Abstract

Pulse oximetry has high sensitivity but low specificity for detecting hypoxemia. Arterial blood gas analyses are the gold standard for monitoring O2 therapy. Venous blood gas analyses should not be used in this setting. TARGET VALUES OF O2 THERAPY: The target range of acute O2 therapy for ventilated patients and nonventilated patients not at risk of hypercapnia should be between 92% and 96% for oxygen saturation (SpO2) measured by pulse oximetry. Indications for high-dose O2 therapy without a target range in critical care include carbon monoxide poisoning and patients with severe respiratory distress when SpO2 cannot be derived. Hyperoxemia, i.e., SpO2 values above 96%, has not improved survival in randomized trials of predominantly ventilated ICU patients. Under hyperoxemia in nonventilated patients at risk of hypercapnia (e.g., patients with chronic obstructive pulmonary disease), one in three patients is at risk of increasing carbon dioxide.
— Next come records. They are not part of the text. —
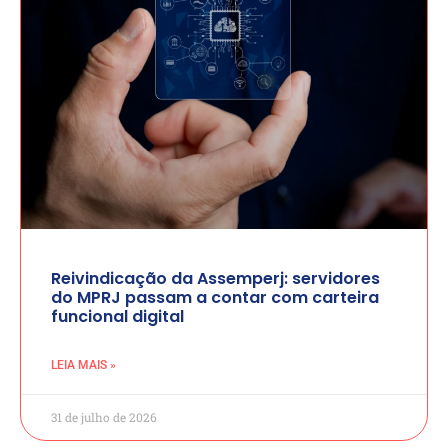
Reivindicação da Assemperj: servidores
do MPRJ passam a contar com carteira
funcional digital
LEIA MAIS »
31 de julho de 2026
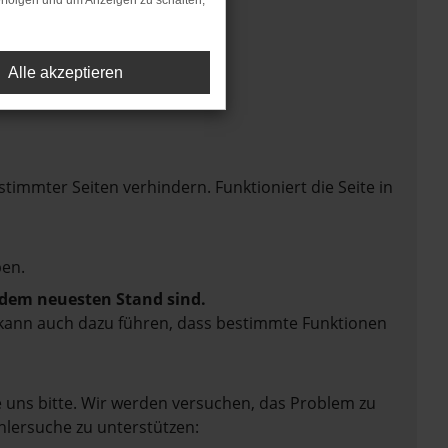
rfolgen und um Anzeigen zu schalten,
Alle akzeptieren
mmter Seiten verhindern. Funktioniert die Seite in
en.
f dem neuesten Stand sind.
rn kann auch dazu führen, dass bestimmte Funktionen
e uns bitte. Wir werden versuchen, das Problem zu
hlersuche zu unterstützen:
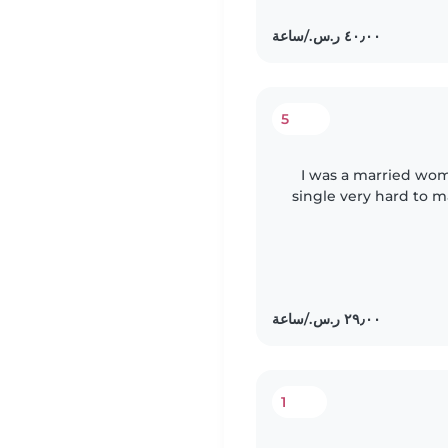
5
I was a married wom
single very hard to 
home. I'm very
1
Therefore, a target SpO2 of 88-92% should be aimed for in these patients. O2 TARGET RANGES ON EXTRACORPOREAL PROCEDURES: There are no randomized studies recommending other SpO2 target ranges for patients on extracorporeal procedures. These patients should always be monitored with arterial blood gases-in the case of peripheral VA-ECMO on the right arm and downstream of the oxygenator. HIGH-FLOW OXYGEN THERAPY FOR ACUTE HYPERCAPNIC RESPIRATORY FAILURE: High-flow oxygen therapy (HFNC) was not associated with reduced in-hospital mortality compared with conventional O2 in a meta-analysis of predominantly patients with acute hypoxemia (type I respiratory failure), although intubation rates were reduced. Also, in acute hypercapnic respiratory failure (type II), HFNC with high flow rates is not inferior to noninvasive ventilation (NIV).